Pharmacotherapy: For patients with significant GERD who do not respond to lifestyle changes, antireflux pharmacotherapy is considered first-line treatment. The goals of such treatment are to control symptoms, promote healing of esophagitis if present, and prevent complications by reducing exposure of the esophagus or respiratory tract to acid refluxate. In addition, pharmacotherapy aims to improve the patient’s health-related quality of life and avoid adverse events of treatment. The following medical therapies are available for the treatment of GERD.

• Acid-suppressive agents: i.e. histamine H2-receptor antagonists (H2RAs) and proton pump inhibitors (PPIs) that inhibit acid production in the parietal cell.
  
• Acid neutralizers (antacids) which work locally to raise the pH of the refluxate.
  
• Mucosal-protective agents, which bind with damaged mucosa to form a barrier against harmful acid reflux.
  
• Prokinetic agents, which target the underlying motility dysfunction causing GERD.

Of these therapies, acid-suppressive agents have become the drugs of choice for GERD. Both PPIs and H2RAs effectively and safely treat the disease by reducing the amount of acid refluxate to which the esophagus or respiratory tract is exposed, thereby preventing symptoms and promoting healing. The PPIs covalently bond and deactivate the H+, K+-ATPase pumps. To be activated, PPIs require acid in the parietal cell canaliculus and are most effective when the parietal cell is stimulated by a meal following a fast. Optimal efficacy is achieved when the PPI is administered 30 minutes before meals. Specific acid-suppressive agents include:

H2RAs
Ranitidine (Zantac - 15 mg/ml), dosage 5 to 10 mg/kg/day divided TID
Adverse effects: headache, elevated transaminase, decrease dose with renal insufficiency.

Famotidine (Pepcid - 8 mg/ml), dosage 1 mg/kg/day divided BID
Adverse effects: headache, decrease dose with renal insufficiency

PPIs
Omeprazole (Prilosec), dosage 1 - 3.3 mg/kg/day QD or divided BID
Adverse effects: headache, diarrhea, abdominal pain, elevated tranaminase, and neutropenia (rare).

Lansoprazole (Prevacid), dosage 1.4 mg/kg/day
Adverse effects: headache, diarrhea, abdominal pain, elevated tranaminase, and neutropenia (rare).

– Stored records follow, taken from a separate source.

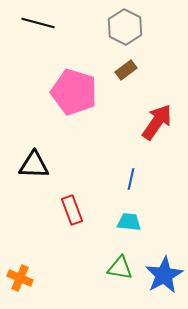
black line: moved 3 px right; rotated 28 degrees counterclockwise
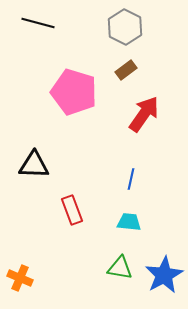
red arrow: moved 13 px left, 8 px up
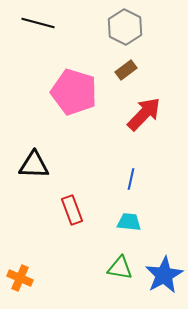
red arrow: rotated 9 degrees clockwise
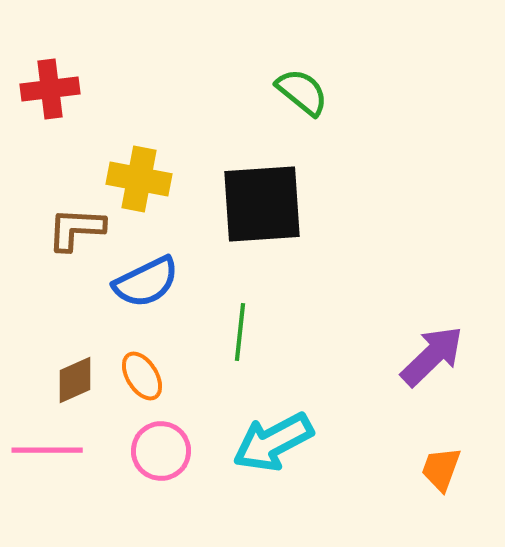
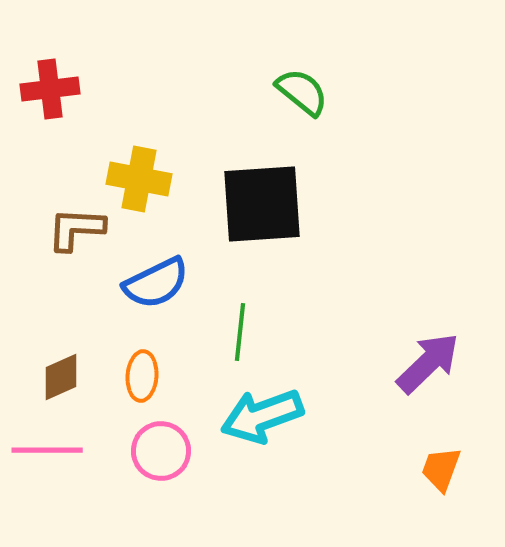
blue semicircle: moved 10 px right, 1 px down
purple arrow: moved 4 px left, 7 px down
orange ellipse: rotated 36 degrees clockwise
brown diamond: moved 14 px left, 3 px up
cyan arrow: moved 11 px left, 26 px up; rotated 8 degrees clockwise
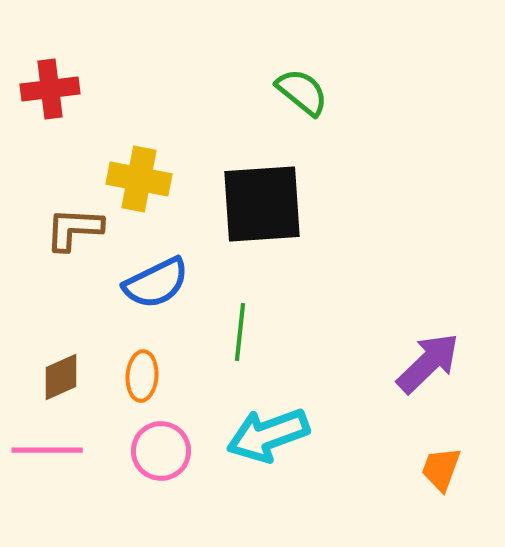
brown L-shape: moved 2 px left
cyan arrow: moved 6 px right, 19 px down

Antacids neutralize gastric acid and are commonly used for short-term relief of intermittent GER symptoms in children and adolescents. Although there appears to be little risk to this approach, it has not been formally studied. In infants, treatment with aluminum-containing antacids significantly increases plasma aluminum levels . Because more convenient and safe alternatives are available, chronic antacid therapy is generally not recommended.

Mucosal-protective agents, such as sucralfate, adhere to lesions and protect the esophageal mucosal surface. Because sucralfate is an aluminum complex, potential adverse effects of aluminum in infants and children need to be considered. Available data are inadequate for determining sucralfate safety or efficacy in children.

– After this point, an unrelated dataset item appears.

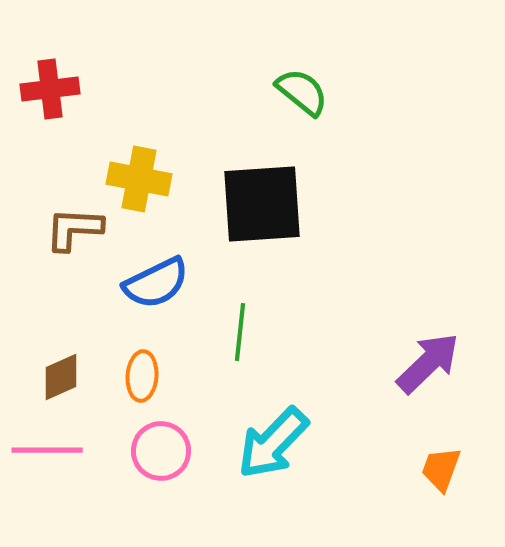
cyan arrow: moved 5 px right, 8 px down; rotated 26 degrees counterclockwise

Prokinetic agents: The withdrawal of Cisapride from the U.S. market has lessened the role of promotility agents for treating GERD. There is insufficient evidence that prokinetic agents such as Metoclopramide (Reglan) and Bethanecol (Urecholine) are effective in the treatment of GERD in infants and children. Additionally, each of these agents has significant risks, including anti-dopaminergic side effects (up to 30% of patients), drowsiness, anxiety, agitation and motor restlessness, and dystonic reactions in 1% of patients. Parkinsonian symptoms such as tremor, rigidity, akinesia, tardive dyskinesia are rare except with high doses—but may be irreversible.

Diagnostic studies and/or consultation with a pediatric gastroenterologist are recommended for patients with suspected GERD who are not responding to conservative therapy/lifestyle changes, have poor weight gain and/or are having pulmonary symptoms.